Topological sort is an algorithm that, given a directed acyclic graph with \(n\) vertices and \(m\) edges, a topological sort gives the vertices in an order such that, if there is an edge from vertex \(v\) to vertex \(u\), then \(v\) must appear before \(u\). Here is an example:

Here, as \(1\) is the only node with no edges connected to it, it will be first. It is connected to vertices \(2\) and \(3\), but vertex \(3\) is also connected to \(2\), meaning that \(3\) goes before \(2\), giving \(1 3 2\). Next is \(4\), as \(2\) and \(3\) both connect to \(4\), and last is \(5\), as \(4\) is connected to \(5\). Therefore, our topological sort should return \(1 3 2 4 5\).
Note why the graph needs to be acyclic for a sorting to exist. If there was a cycle, no node within is able to be sorted as there is always another pointing to it.
And another thing: does a sorting necessarily have to be unique? If not, can you give a counterexample? The solution will be shown later.
Implementation – Method 1
Let’s go back to our example and see how we did it, but in a slightly different way. Each time we choose a node, let’s remove it and all edges it has, giving this insightful diagram:

It looks like the next node to be sorted will always be the node with degree zero. Well, if you think about it, it’s kind of obvious, otherwise some other node would exist that needed to be sorted first, but this is the key of the algorithm. We simply can have an array deg[]

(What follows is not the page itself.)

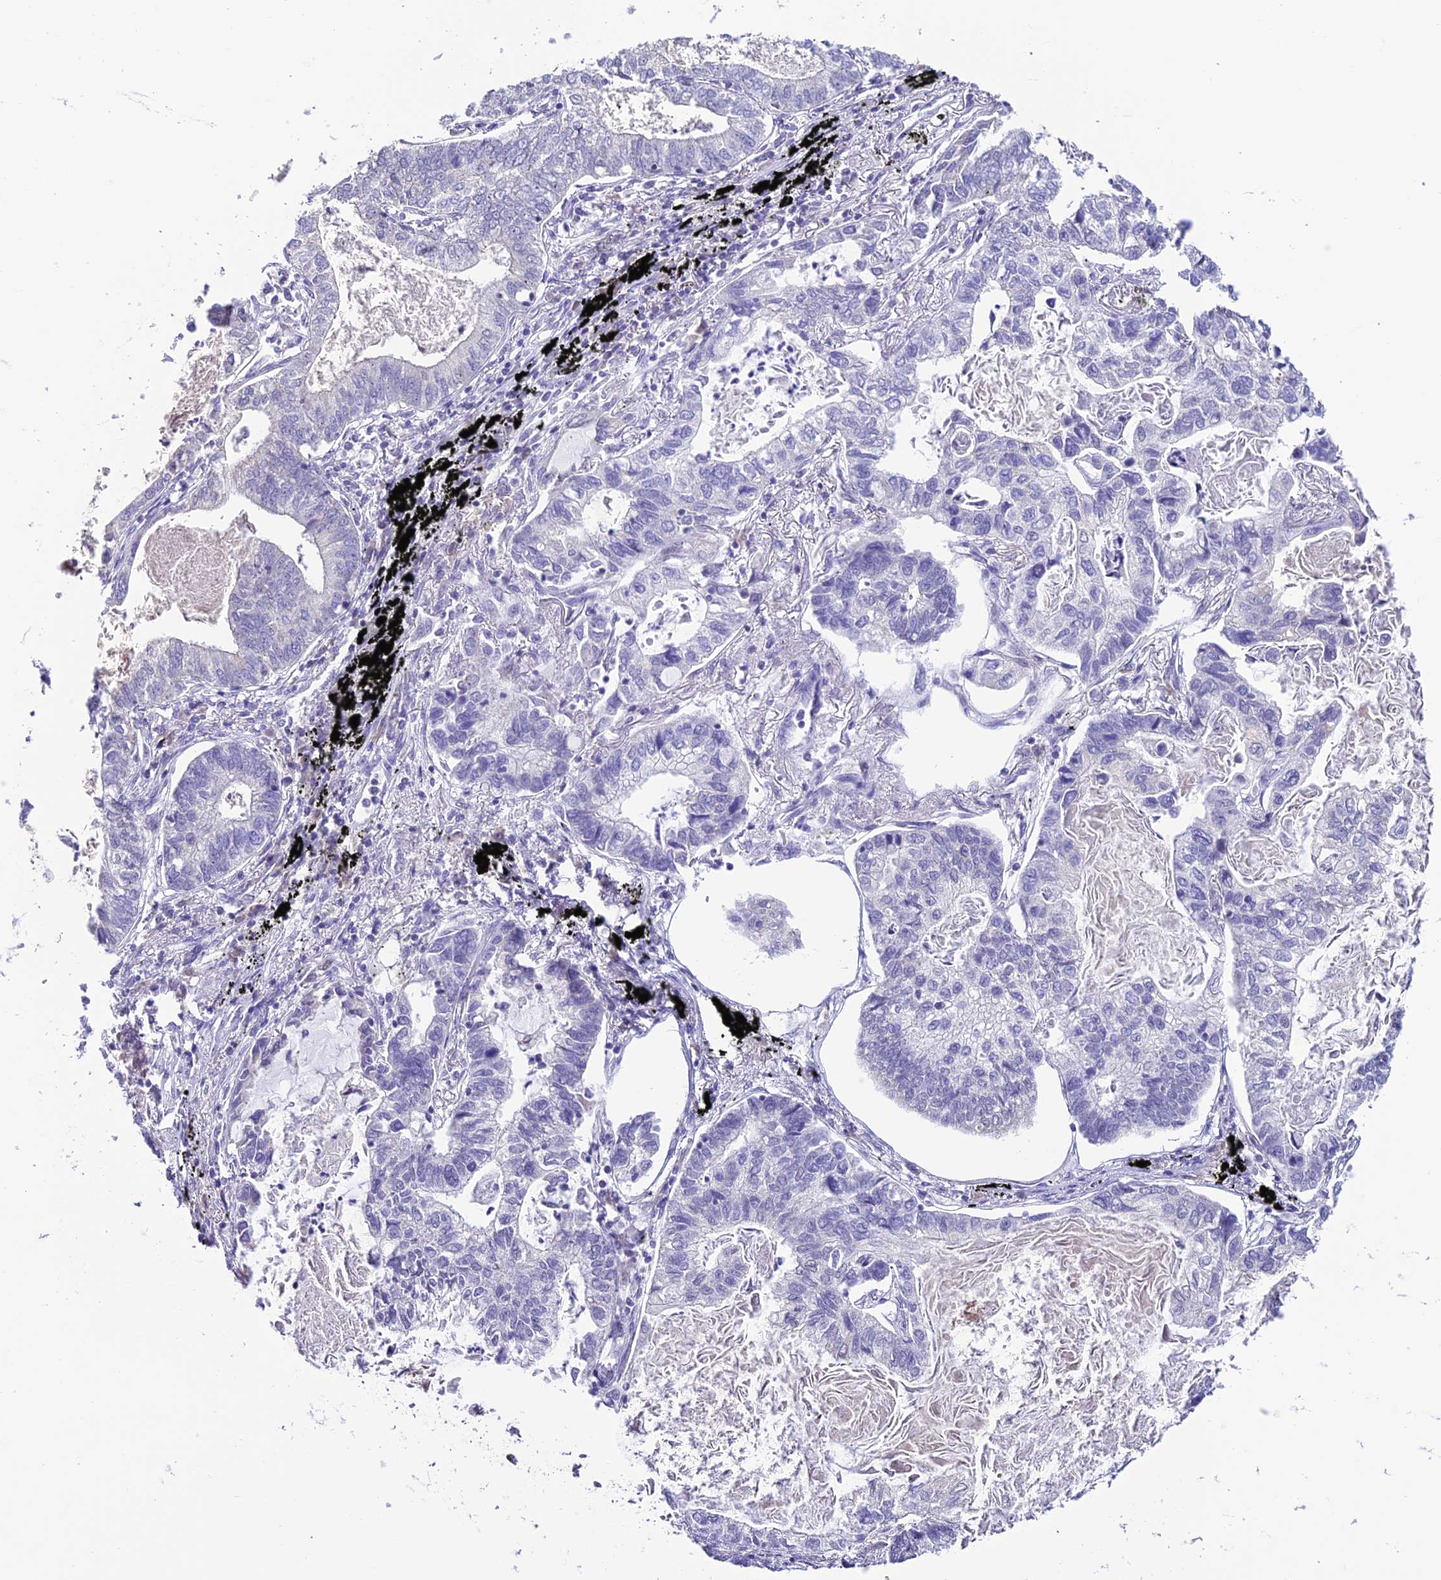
{"staining": {"intensity": "negative", "quantity": "none", "location": "none"}, "tissue": "lung cancer", "cell_type": "Tumor cells", "image_type": "cancer", "snomed": [{"axis": "morphology", "description": "Adenocarcinoma, NOS"}, {"axis": "topography", "description": "Lung"}], "caption": "There is no significant expression in tumor cells of lung adenocarcinoma. (Stains: DAB (3,3'-diaminobenzidine) IHC with hematoxylin counter stain, Microscopy: brightfield microscopy at high magnification).", "gene": "SLC10A1", "patient": {"sex": "male", "age": 67}}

that stores the degree of each node(the number of edges pointing to it). Topological sort can use two graph traversal algorithms: Depth-first search(DFS) and Breadth-first search(BFS). For this algorithm I use BFS as if the graph is large DFS can sometimes result in stack overflow. If a node has degree zero, we simply output that node, and remove all edges pointing away from it. If one of these removals results in another node having a degree of zero, we push that into the queue. Here is some C++ code that illustrates this algorithm:
Code
#include <iostream>
#include <queue>
using namespace std;
int n, m, u, v, deg[100001], cnt;
vector<int> graph[100001];
queue<int> q;
int main() {
cin >> n >> m;
for (int i = 1; i <= m; i++) {
cin >> u >> v;
graph[u].push_back(v);
deg[v]++;
}
for (int i = 1; i <= n; i++)
if (deg[i] == 0) q.push(i);
while (!q.empty()) {
int cur = q.front();
q.pop();
cout << cur << ' ';
for (int i : graph[cur]) {
deg[i]--;
if (!deg[i]) q.push(i);
}
}
return 0;
}
As you can see, the time complexity of this is \(O(n + m)\).
Now here is the answer to the problem I gave earlier. Topological sorting is not necessarily unique, for example you could have a graph with \(3\) vertices and directed edges \(1\rightarrow 2\) and \(1\rightarrow 3\). Therefore, if we want to find the ‘smallest’ sorting, C++’s std::set data structure is a natural candidate, as it automatically sorts its contents. It also allows me to seamlessly transition to the DFS approach (also \(O(n + m)\))!
Method 2
Here you go:
#include <iostream>
#include <set>
using namespace std;
int n, m, u, v, deg[200001], start;
set<int> graph[200001];
void dfs (int cur) {
cout << cur << ' ';
for (int i : graph[cur]) {
deg[i]--;
if (!deg[i]) dfs(i);
}
}
int main() {
cin >> n >> m;
for (int i = 1; 1 <= m; i++) {
cin >> u >> v;
graph[u].insert(v);
deg[v]++;
}
for (int i = 1; i <= n; i++)
if (!deg [i]) {
start = i;
break;
}
dfs(start);
return 0;
}
The end, now go practice!
That’s right, go try using and refining your new knowledge by doing problems! Now! Starting with E – Find Permutation (atcoder.jp)!